## Task requirements
Repeat every record exactly, but keep images out of the copy.

Extracted records
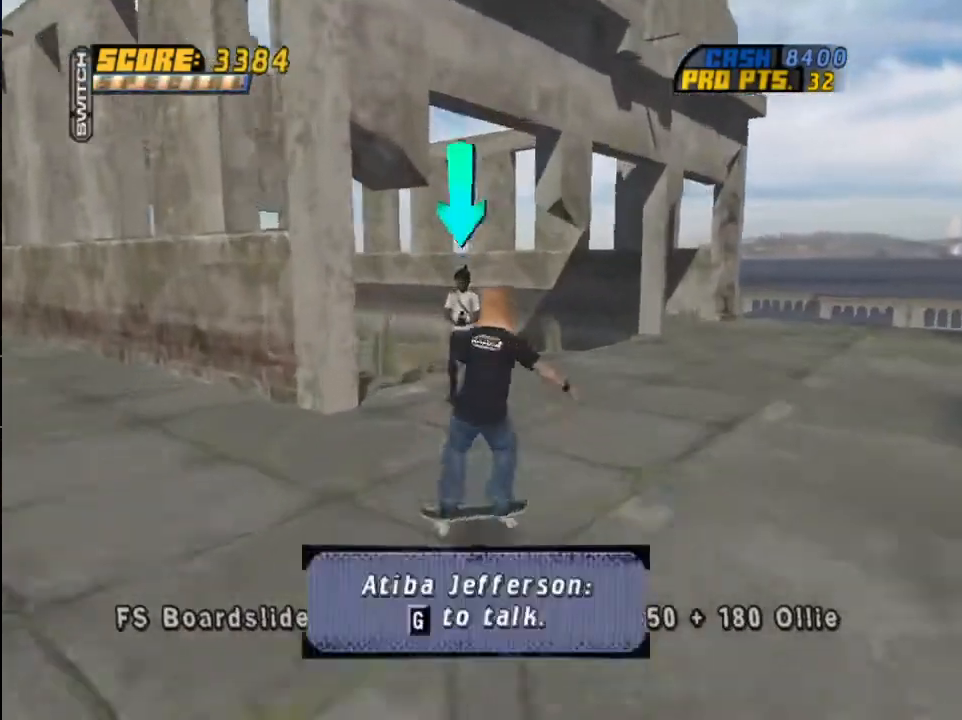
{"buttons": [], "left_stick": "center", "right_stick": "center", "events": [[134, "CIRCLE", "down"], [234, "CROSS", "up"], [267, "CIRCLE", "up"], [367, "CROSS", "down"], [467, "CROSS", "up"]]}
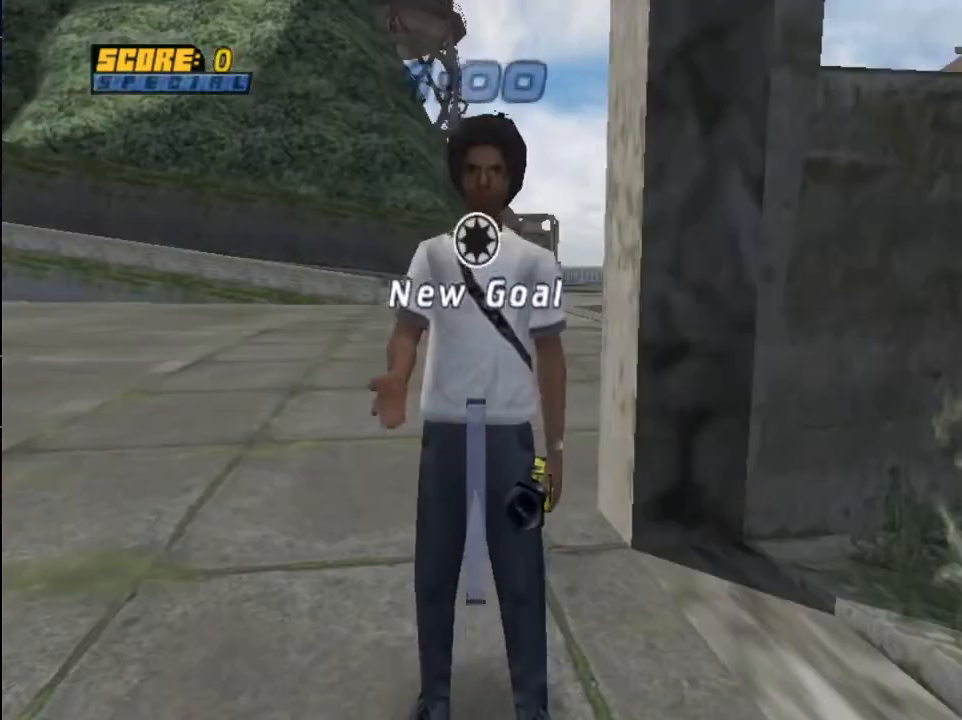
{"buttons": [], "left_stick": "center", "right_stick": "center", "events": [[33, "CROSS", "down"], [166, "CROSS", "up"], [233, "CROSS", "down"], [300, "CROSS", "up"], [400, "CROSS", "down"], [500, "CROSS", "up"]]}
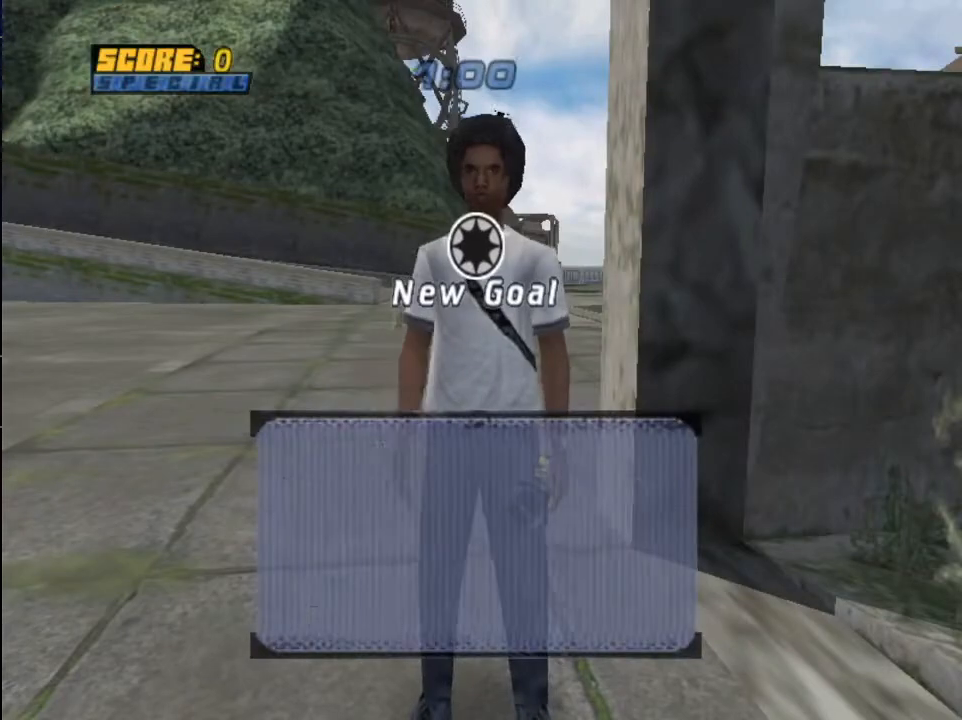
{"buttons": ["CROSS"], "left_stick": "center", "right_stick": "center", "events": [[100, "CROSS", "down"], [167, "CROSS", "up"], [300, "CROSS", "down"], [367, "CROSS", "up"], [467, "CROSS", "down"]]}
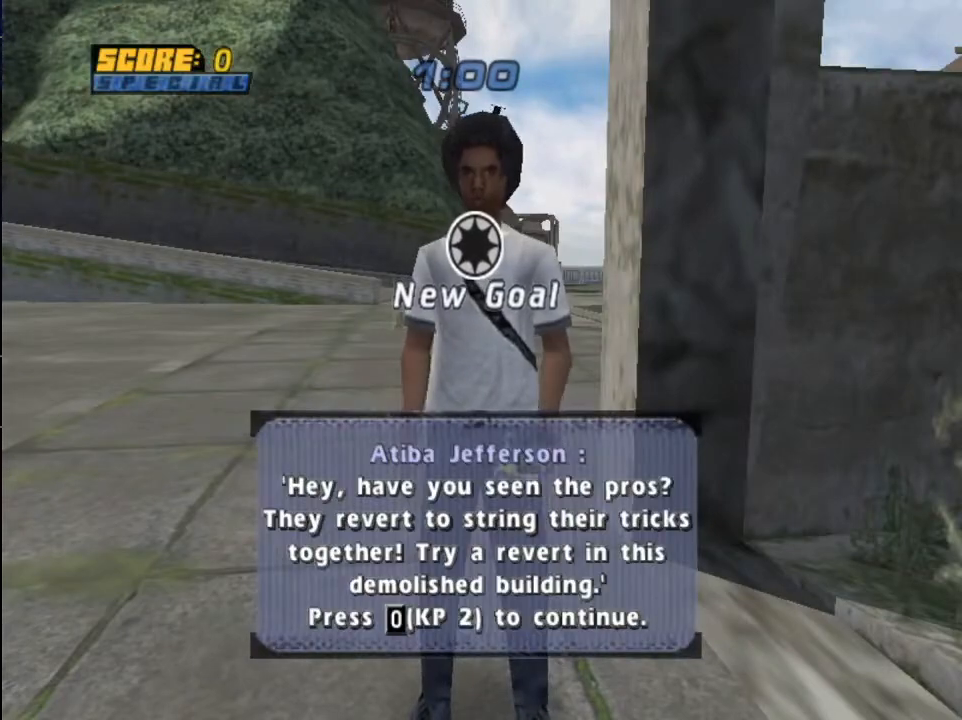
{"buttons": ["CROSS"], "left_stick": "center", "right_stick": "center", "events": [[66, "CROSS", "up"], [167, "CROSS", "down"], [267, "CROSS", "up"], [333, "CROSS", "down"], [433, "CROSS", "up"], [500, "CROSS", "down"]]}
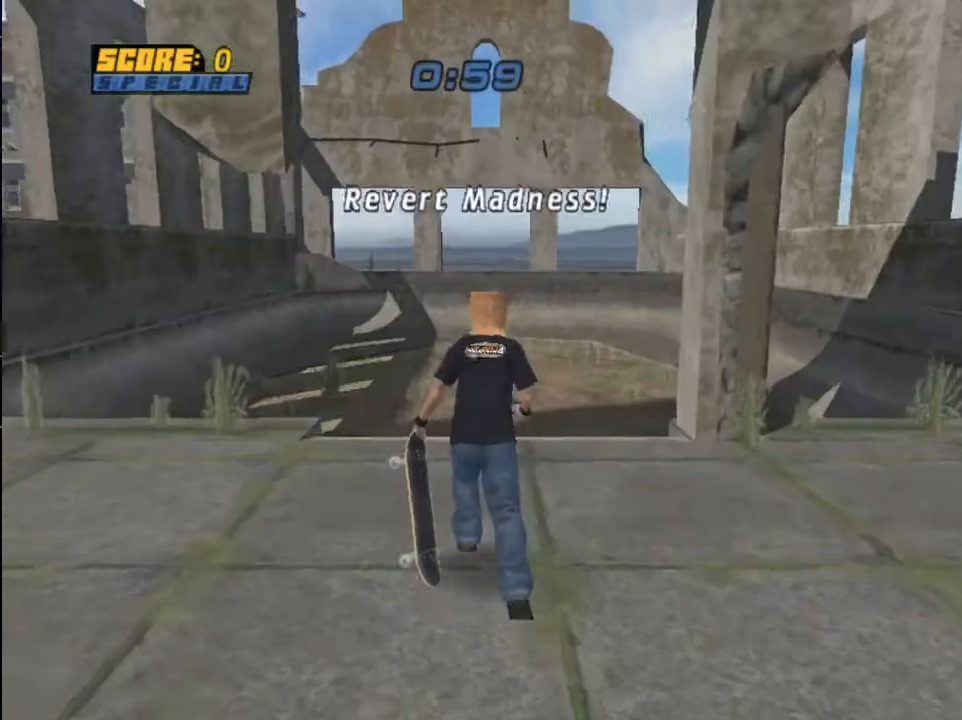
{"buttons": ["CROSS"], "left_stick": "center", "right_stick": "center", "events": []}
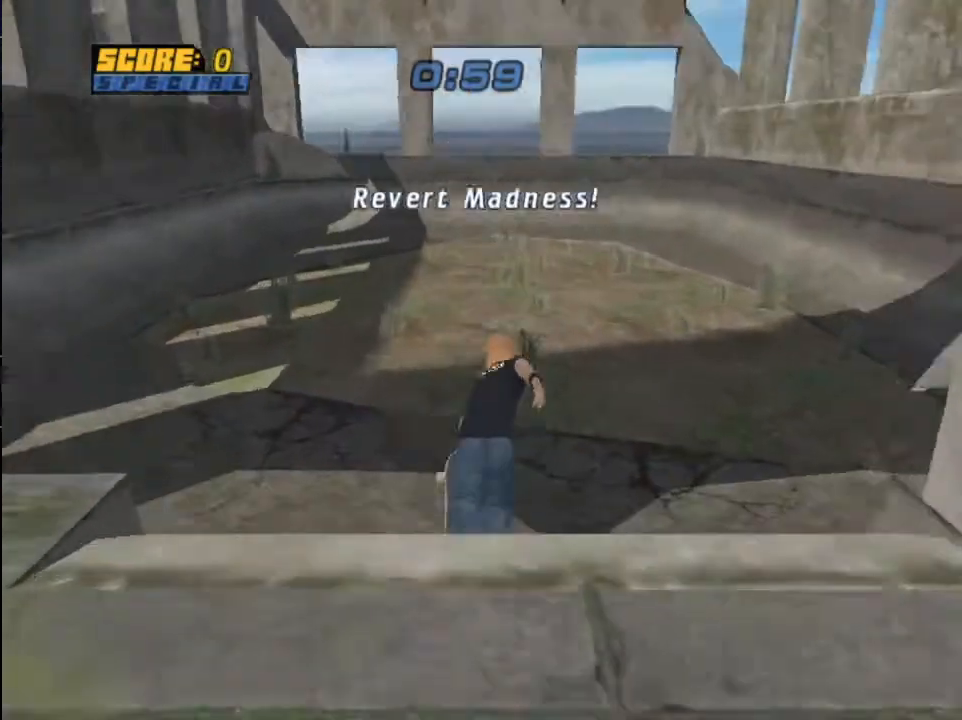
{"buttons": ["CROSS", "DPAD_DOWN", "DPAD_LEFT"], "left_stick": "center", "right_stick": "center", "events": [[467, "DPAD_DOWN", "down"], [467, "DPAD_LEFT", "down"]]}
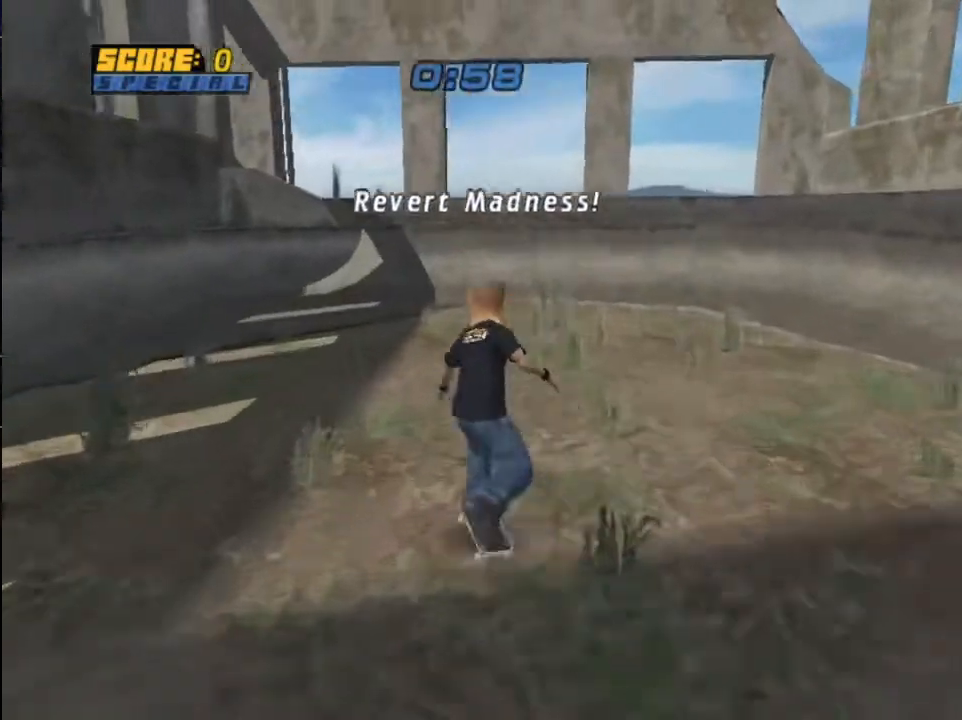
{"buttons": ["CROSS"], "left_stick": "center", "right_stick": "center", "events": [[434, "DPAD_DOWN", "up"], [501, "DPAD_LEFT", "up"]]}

## Response to the exercise
{"buttons": [], "left_stick": "center", "right_stick": "center", "events": [[134, "CIRCLE", "down"], [234, "CROSS", "up"], [267, "CIRCLE", "up"], [367, "CROSS", "down"], [467, "CROSS", "up"]]}
{"buttons": [], "left_stick": "center", "right_stick": "center", "events": [[33, "CROSS", "down"], [166, "CROSS", "up"], [233, "CROSS", "down"], [300, "CROSS", "up"], [400, "CROSS", "down"], [500, "CROSS", "up"]]}
{"buttons": ["CROSS"], "left_stick": "center", "right_stick": "center", "events": [[100, "CROSS", "down"], [167, "CROSS", "up"], [300, "CROSS", "down"], [367, "CROSS", "up"], [467, "CROSS", "down"]]}
{"buttons": ["CROSS"], "left_stick": "center", "right_stick": "center", "events": [[66, "CROSS", "up"], [167, "CROSS", "down"], [267, "CROSS", "up"], [333, "CROSS", "down"], [433, "CROSS", "up"], [500, "CROSS", "down"]]}
{"buttons": ["CROSS"], "left_stick": "center", "right_stick": "center", "events": []}
{"buttons": ["CROSS", "DPAD_DOWN", "DPAD_LEFT"], "left_stick": "center", "right_stick": "center", "events": [[467, "DPAD_DOWN", "down"], [467, "DPAD_LEFT", "down"]]}
{"buttons": ["CROSS"], "left_stick": "center", "right_stick": "center", "events": [[434, "DPAD_DOWN", "up"], [501, "DPAD_LEFT", "up"]]}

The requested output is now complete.